#### DATA FOR THIS EXERCISE
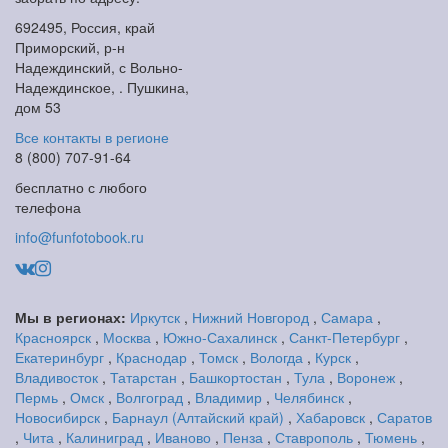
692495, Россия, край
Приморский, р-н
Надеждинский, с Вольно-
Надеждинское, . Пушкина,
дом 53
Все контакты в регионе
8 (800) 707-91-64
бесплатно с любого
телефона
info@funfotobook.ru
Мы в регионах:
Иркутск
,
Нижний Новгород
,
Самара
,
Красноярск
,
Москва
,
Южно-Сахалинск
,
Санкт-Петербург
,
Екатеринбург
,
Краснодар
,
Томск
,
Вологда
,
Курск
,
Владивосток
,
Татарстан
,
Башкортостан
,
Тула
,
Воронеж
,
Пермь
,
Омск
,
Волгоград
,
Владимир
,
Челябинск
,
Новосибирск
,
Барнаул (Алтайский край)
,
Хабаровск
,
Саратов
,
Чита
,
Калиниград
,
Иваново
,
Пенза
,
Ставрополь
,
Тюмень
,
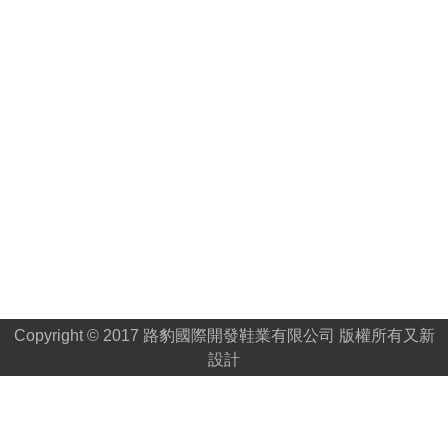
Copyright © 2017 路豹國際開發鞋業有限公司 版權所有
又新
設計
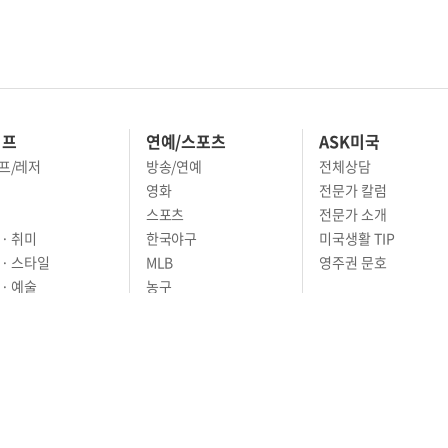
이프
연예/스포츠
ASK미국
프/레저
방송/연예
전체상담
영화
전문가 칼럼
스포츠
전문가 소개
· 취미
한국야구
미국생활 TIP
 · 스타일
MLB
영주권 문호
· 예술
농구
어
풋볼
골프
축구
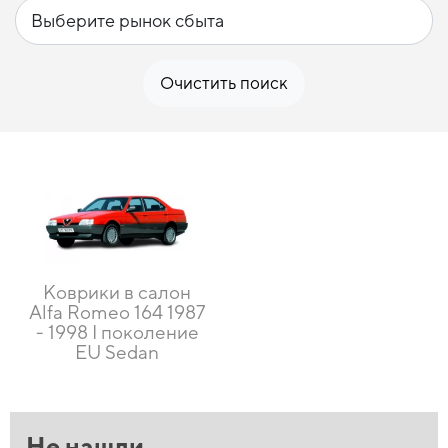
Очистить поиск
Коврики в салон
Alfa Romeo 164 1987
- 1998 I поколение
EU Sedan
Не нашли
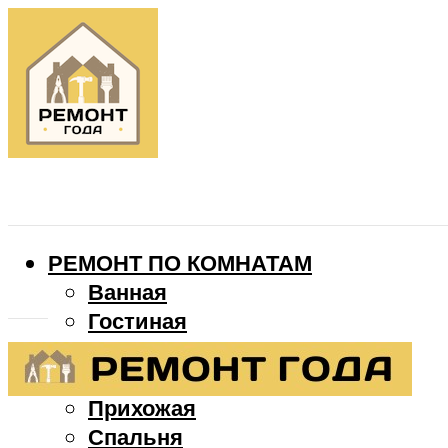
РЕМОНТ ПО КОМНАТАМ
Ванная
Гостиная
Детская
Кухня
Прихожая
Спальня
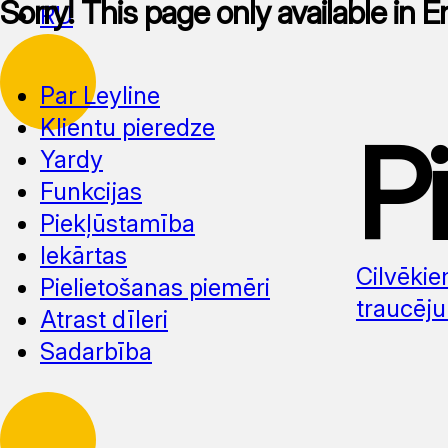
Sorry! This page only available in E
RU
Par Leyline
Klientu pieredze
P
Yardy
Funkcijas
Piekļūstamība
Iekārtas
Cilvēki
Pielietošanas piemēri
traucēj
Atrast dīleri
Sadarbība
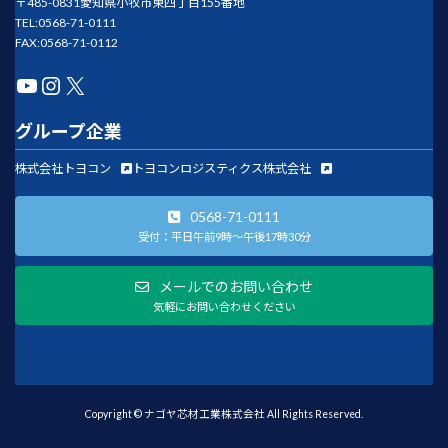
〒485-0831愛知県小牧市東四丁目155番地
TEL:0568-71-0111
FAX:0568-71-0112
YouTube
Instagram
X
グループ企業
株式会社トヨコン
トヨコンロジスティクス株式会社
0568-71-0111
受付：平日午前9時～午後17時30分
メールでのお問い合わせ
気軽にお問い合わせください
Copyright © ナゴヤ芯材工業株式会社 All Rights Reserved.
########
— AIM OF THE EXERCISE —
Look through the records and give only the number of lines where the string "Copyright" appears.

— OUTPUT OF THE EXERCISE —
2